REQUIRED WORK. Copy every one of the lines below word for word, keeping their order.

─── RECORDS SUPPLIED ───

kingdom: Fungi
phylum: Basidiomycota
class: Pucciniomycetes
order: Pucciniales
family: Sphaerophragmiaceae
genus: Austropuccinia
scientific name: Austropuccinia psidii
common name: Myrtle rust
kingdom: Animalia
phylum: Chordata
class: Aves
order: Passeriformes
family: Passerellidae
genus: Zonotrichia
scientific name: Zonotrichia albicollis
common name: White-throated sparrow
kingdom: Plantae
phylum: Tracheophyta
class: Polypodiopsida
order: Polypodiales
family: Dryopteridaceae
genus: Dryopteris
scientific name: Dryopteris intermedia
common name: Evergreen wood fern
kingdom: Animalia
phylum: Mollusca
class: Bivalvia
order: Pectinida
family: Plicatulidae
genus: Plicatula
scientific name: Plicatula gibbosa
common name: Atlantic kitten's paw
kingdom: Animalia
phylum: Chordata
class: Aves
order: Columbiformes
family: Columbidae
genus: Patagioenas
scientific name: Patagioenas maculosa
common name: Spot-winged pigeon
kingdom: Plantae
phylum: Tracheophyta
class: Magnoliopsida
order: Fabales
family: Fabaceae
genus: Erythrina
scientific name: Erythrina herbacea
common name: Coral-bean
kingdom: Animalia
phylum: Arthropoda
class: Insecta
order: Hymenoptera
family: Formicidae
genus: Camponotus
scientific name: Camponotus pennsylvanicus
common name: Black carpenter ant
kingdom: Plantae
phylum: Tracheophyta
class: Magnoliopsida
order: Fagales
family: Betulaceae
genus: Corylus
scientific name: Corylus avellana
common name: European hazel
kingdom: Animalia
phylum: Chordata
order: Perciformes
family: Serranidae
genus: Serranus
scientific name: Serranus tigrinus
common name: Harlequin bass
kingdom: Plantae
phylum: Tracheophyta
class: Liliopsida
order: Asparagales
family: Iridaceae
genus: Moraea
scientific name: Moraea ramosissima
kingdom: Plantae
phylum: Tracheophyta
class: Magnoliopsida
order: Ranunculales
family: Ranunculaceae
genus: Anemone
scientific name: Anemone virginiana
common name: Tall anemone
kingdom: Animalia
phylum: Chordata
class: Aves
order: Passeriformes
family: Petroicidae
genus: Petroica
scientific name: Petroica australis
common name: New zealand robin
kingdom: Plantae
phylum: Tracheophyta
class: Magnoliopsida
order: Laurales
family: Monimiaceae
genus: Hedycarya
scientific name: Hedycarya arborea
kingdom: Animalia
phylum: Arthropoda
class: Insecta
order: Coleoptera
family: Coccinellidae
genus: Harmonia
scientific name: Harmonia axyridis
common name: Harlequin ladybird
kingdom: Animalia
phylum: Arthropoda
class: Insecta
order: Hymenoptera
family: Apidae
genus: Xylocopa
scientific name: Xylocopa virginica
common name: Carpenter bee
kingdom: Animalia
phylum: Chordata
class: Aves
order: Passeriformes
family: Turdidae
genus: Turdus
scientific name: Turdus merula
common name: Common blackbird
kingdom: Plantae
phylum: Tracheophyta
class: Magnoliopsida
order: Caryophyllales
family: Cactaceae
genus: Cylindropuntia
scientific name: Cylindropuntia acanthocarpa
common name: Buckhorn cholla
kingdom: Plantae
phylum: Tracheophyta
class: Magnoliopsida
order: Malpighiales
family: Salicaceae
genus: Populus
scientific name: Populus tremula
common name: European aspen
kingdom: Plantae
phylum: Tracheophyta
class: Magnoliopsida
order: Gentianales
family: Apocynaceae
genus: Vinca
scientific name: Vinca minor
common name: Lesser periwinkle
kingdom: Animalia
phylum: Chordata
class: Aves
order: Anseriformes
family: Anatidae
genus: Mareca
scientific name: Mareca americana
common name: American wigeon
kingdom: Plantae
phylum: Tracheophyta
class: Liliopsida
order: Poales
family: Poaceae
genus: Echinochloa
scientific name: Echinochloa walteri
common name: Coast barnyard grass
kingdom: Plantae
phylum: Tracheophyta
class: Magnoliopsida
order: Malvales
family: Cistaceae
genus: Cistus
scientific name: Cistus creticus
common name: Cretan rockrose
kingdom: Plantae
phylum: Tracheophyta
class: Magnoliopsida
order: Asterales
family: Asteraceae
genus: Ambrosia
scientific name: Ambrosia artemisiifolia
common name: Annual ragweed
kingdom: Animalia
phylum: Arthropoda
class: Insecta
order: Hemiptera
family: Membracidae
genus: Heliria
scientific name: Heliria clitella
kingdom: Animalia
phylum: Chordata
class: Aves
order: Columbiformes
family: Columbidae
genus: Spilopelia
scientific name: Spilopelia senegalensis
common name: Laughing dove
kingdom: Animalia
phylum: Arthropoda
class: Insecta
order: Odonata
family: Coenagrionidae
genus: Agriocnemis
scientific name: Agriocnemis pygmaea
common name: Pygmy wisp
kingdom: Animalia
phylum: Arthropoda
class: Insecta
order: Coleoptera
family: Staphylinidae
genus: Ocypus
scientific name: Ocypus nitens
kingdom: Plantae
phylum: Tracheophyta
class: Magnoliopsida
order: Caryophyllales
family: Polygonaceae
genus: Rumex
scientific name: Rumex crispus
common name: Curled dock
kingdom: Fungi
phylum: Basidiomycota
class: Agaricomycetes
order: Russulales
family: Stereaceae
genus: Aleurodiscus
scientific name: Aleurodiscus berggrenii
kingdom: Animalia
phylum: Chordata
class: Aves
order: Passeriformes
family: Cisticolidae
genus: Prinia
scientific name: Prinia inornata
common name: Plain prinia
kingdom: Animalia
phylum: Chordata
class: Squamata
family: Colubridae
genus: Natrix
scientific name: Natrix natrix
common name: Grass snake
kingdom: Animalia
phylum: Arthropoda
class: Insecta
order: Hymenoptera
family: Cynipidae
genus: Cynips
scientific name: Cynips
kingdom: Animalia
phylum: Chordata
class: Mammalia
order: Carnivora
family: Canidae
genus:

───

TASK RESULT.
kingdom: Fungi
phylum: Basidiomycota
class: Pucciniomycetes
order: Pucciniales
family: Sphaerophragmiaceae
genus: Austropuccinia
scientific name: Austropuccinia psidii
common name: Myrtle rust
kingdom: Animalia
phylum: Chordata
class: Aves
order: Passeriformes
family: Passerellidae
genus: Zonotrichia
scientific name: Zonotrichia albicollis
common name: White-throated sparrow
kingdom: Plantae
phylum: Tracheophyta
class: Polypodiopsida
order: Polypodiales
family: Dryopteridaceae
genus: Dryopteris
scientific name: Dryopteris intermedia
common name: Evergreen wood fern
kingdom: Animalia
phylum: Mollusca
class: Bivalvia
order: Pectinida
family: Plicatulidae
genus: Plicatula
scientific name: Plicatula gibbosa
common name: Atlantic kitten's paw
kingdom: Animalia
phylum: Chordata
class: Aves
order: Columbiformes
family: Columbidae
genus: Patagioenas
scientific name: Patagioenas maculosa
common name: Spot-winged pigeon
kingdom: Plantae
phylum: Tracheophyta
class: Magnoliopsida
order: Fabales
family: Fabaceae
genus: Erythrina
scientific name: Erythrina herbacea
common name: Coral-bean
kingdom: Animalia
phylum: Arthropoda
class: Insecta
order: Hymenoptera
family: Formicidae
genus: Camponotus
scientific name: Camponotus pennsylvanicus
common name: Black carpenter ant
kingdom: Plantae
phylum: Tracheophyta
class: Magnoliopsida
order: Fagales
family: Betulaceae
genus: Corylus
scientific name: Corylus avellana
common name: European hazel
kingdom: Animalia
phylum: Chordata
order: Perciformes
family: Serranidae
genus: Serranus
scientific name: Serranus tigrinus
common name: Harlequin bass
kingdom: Plantae
phylum: Tracheophyta
class: Liliopsida
order: Asparagales
family: Iridaceae
genus: Moraea
scientific name: Moraea ramosissima
kingdom: Plantae
phylum: Tracheophyta
class: Magnoliopsida
order: Ranunculales
family: Ranunculaceae
genus: Anemone
scientific name: Anemone virginiana
common name: Tall anemone
kingdom: Animalia
phylum: Chordata
class: Aves
order: Passeriformes
family: Petroicidae
genus: Petroica
scientific name: Petroica australis
common name: New zealand robin
kingdom: Plantae
phylum: Tracheophyta
class: Magnoliopsida
order: Laurales
family: Monimiaceae
genus: Hedycarya
scientific name: Hedycarya arborea
kingdom: Animalia
phylum: Arthropoda
class: Insecta
order: Coleoptera
family: Coccinellidae
genus: Harmonia
scientific name: Harmonia axyridis
common name: Harlequin ladybird
kingdom: Animalia
phylum: Arthropoda
class: Insecta
order: Hymenoptera
family: Apidae
genus: Xylocopa
scientific name: Xylocopa virginica
common name: Carpenter bee
kingdom: Animalia
phylum: Chordata
class: Aves
order: Passeriformes
family: Turdidae
genus: Turdus
scientific name: Turdus merula
common name: Common blackbird
kingdom: Plantae
phylum: Tracheophyta
class: Magnoliopsida
order: Caryophyllales
family: Cactaceae
genus: Cylindropuntia
scientific name: Cylindropuntia acanthocarpa
common name: Buckhorn cholla
kingdom: Plantae
phylum: Tracheophyta
class: Magnoliopsida
order: Malpighiales
family: Salicaceae
genus: Populus
scientific name: Populus tremula
common name: European aspen
kingdom: Plantae
phylum: Tracheophyta
class: Magnoliopsida
order: Gentianales
family: Apocynaceae
genus: Vinca
scientific name: Vinca minor
common name: Lesser periwinkle
kingdom: Animalia
phylum: Chordata
class: Aves
order: Anseriformes
family: Anatidae
genus: Mareca
scientific name: Mareca americana
common name: American wigeon
kingdom: Plantae
phylum: Tracheophyta
class: Liliopsida
order: Poales
family: Poaceae
genus: Echinochloa
scientific name: Echinochloa walteri
common name: Coast barnyard grass
kingdom: Plantae
phylum: Tracheophyta
class: Magnoliopsida
order: Malvales
family: Cistaceae
genus: Cistus
scientific name: Cistus creticus
common name: Cretan rockrose
kingdom: Plantae
phylum: Tracheophyta
class: Magnoliopsida
order: Asterales
family: Asteraceae
genus: Ambrosia
scientific name: Ambrosia artemisiifolia
common name: Annual ragweed
kingdom: Animalia
phylum: Arthropoda
class: Insecta
order: Hemiptera
family: Membracidae
genus: Heliria
scientific name: Heliria clitella
kingdom: Animalia
phylum: Chordata
class: Aves
order: Columbiformes
family: Columbidae
genus: Spilopelia
scientific name: Spilopelia senegalensis
common name: Laughing dove
kingdom: Animalia
phylum: Arthropoda
class: Insecta
order: Odonata
family: Coenagrionidae
genus: Agriocnemis
scientific name: Agriocnemis pygmaea
common name: Pygmy wisp
kingdom: Animalia
phylum: Arthropoda
class: Insecta
order: Coleoptera
family: Staphylinidae
genus: Ocypus
scientific name: Ocypus nitens
kingdom: Plantae
phylum: Tracheophyta
class: Magnoliopsida
order: Caryophyllales
family: Polygonaceae
genus: Rumex
scientific name: Rumex crispus
common name: Curled dock
kingdom: Fungi
phylum: Basidiomycota
class: Agaricomycetes
order: Russulales
family: Stereaceae
genus: Aleurodiscus
scientific name: Aleurodiscus berggrenii
kingdom: Animalia
phylum: Chordata
class: Aves
order: Passeriformes
family: Cisticolidae
genus: Prinia
scientific name: Prinia inornata
common name: Plain prinia
kingdom: Animalia
phylum: Chordata
class: Squamata
family: Colubridae
genus: Natrix
scientific name: Natrix natrix
common name: Grass snake
kingdom: Animalia
phylum: Arthropoda
class: Insecta
order: Hymenoptera
family: Cynipidae
genus: Cynips
scientific name: Cynips
kingdom: Animalia
phylum: Chordata
class: Mammalia
order: Carnivora
family: Canidae
genus:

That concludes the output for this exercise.